Relating an incident, she said a nearby church reached out to PSWS saying that people lived without food in a sawmill that was filled with dust and mud.
“We did not go into the house because of the risk of potential Covid-19. We just had a look through open doors.
“They were running out of food. Some only ate rice and salt, ” she said, adding that they hoped their work superior would visit them with food.
Xavier said the workers had no transport and the nearest shop was 10km away.
“They do not have access to get help because of their isolation or possibly fear of the authorities if they were undocumented, ” she said.
She also related the case of a woman having delivered her baby on her own at home and her baby had not received vaccinations yet.
Another case was of a Pakistani refugee who was down to his last RM10 and had a wife and children to feed.
“It is important for us to help because we feel that starvation or poor nutrition does not help people survive the virus, ” said Xavier.
PSWS, she said, received donations through its network and had worked with others who previously raised money for the same purpose.
“We sent out an appeal to all our contacts to raise funds as well.
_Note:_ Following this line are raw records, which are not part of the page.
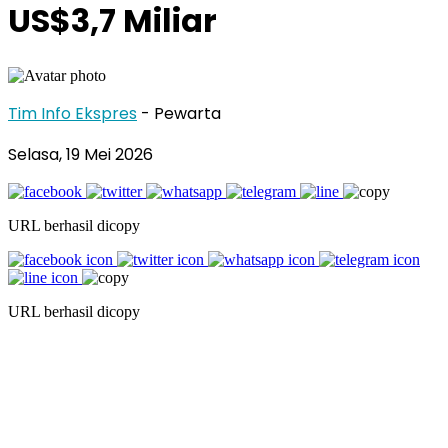
US$3,7 Miliar
Tim Info Ekspres
- Pewarta
Selasa, 19 Mei 2026
URL berhasil dicopy
URL berhasil dicopy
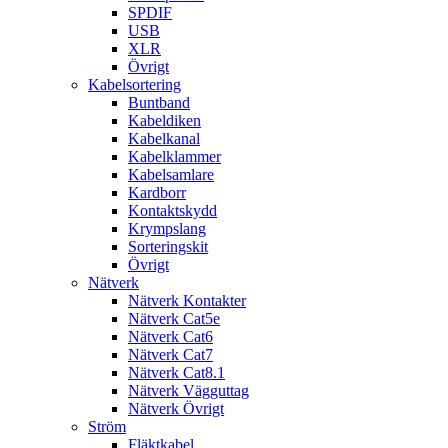
SPDIF
USB
XLR
Övrigt
Kabelsortering
Buntband
Kabeldiken
Kabelkanal
Kabelklammer
Kabelsamlare
Kardborr
Kontaktskydd
Krympslang
Sorteringskit
Övrigt
Nätverk
Nätverk Kontakter
Nätverk Cat5e
Nätverk Cat6
Nätverk Cat7
Nätverk Cat8.1
Nätverk Vägguttag
Nätverk Övrigt
Ström
Fläktkabel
Our friends from other NGOs responded first, then strangers responded.
“Even a vendor gave us trays of eggs to distribute and took our number to contribute more later, ” she added.
Apart from monetary aid, the association also bought groceries comprising rice, eggs, mee hoon, canned food and biscuits for the destitute.
“We decided that it was best to buy groceries for them instead of only monetary aid because it was hard for them to move around and get the things they needed, ” explained Xavier.